_Required action:_
Given the listing below, output exactly the line containing "cx_px: -758" and every line after it through the end.

_Provided records:_
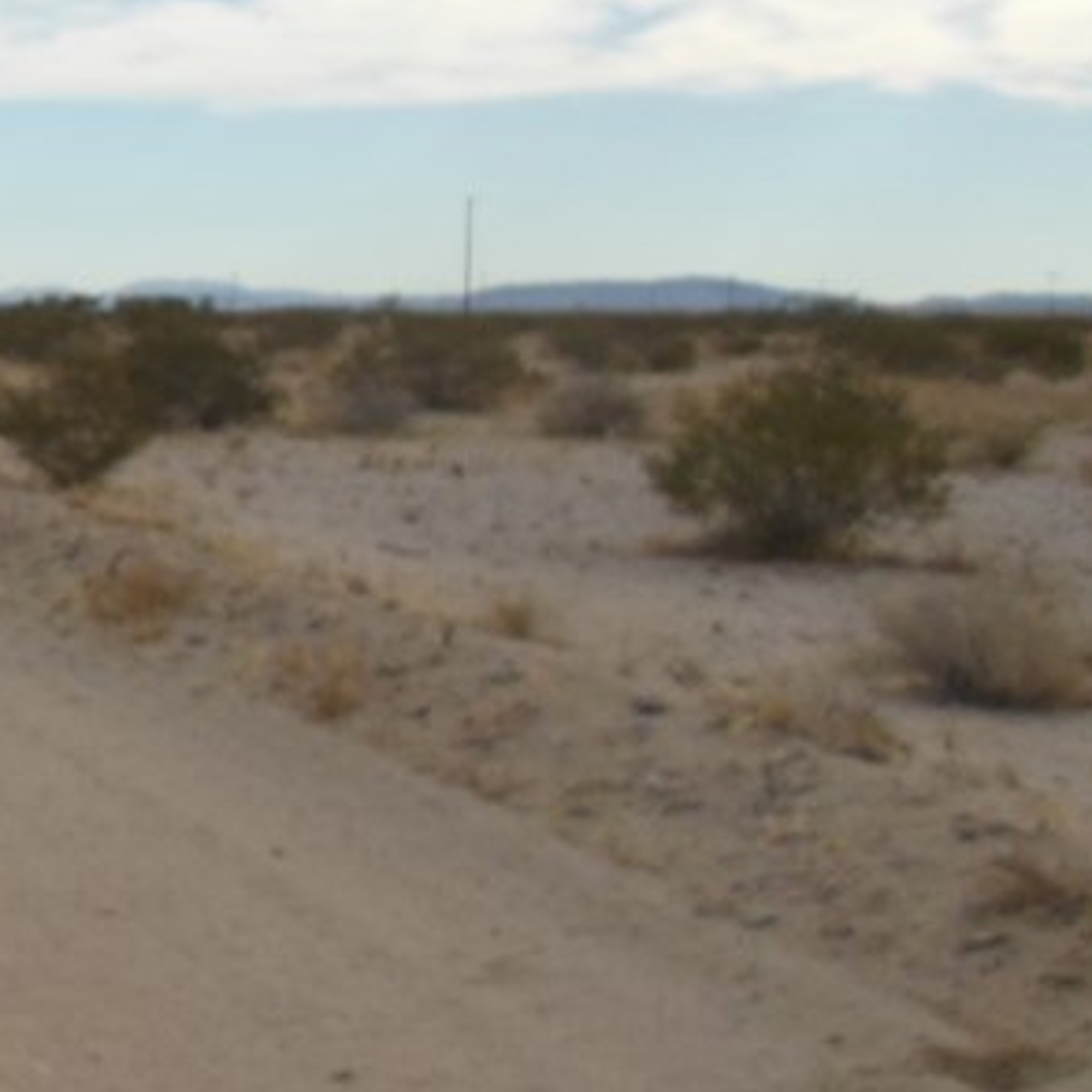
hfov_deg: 18.5
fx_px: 2748
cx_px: -758
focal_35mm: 77
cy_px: 449
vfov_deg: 22.4
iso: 125
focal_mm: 4.5
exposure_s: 1/1500
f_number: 3.2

_Written answer:_
cx_px: -758
focal_35mm: 77
cy_px: 449
vfov_deg: 22.4
iso: 125
focal_mm: 4.5
exposure_s: 1/1500
f_number: 3.2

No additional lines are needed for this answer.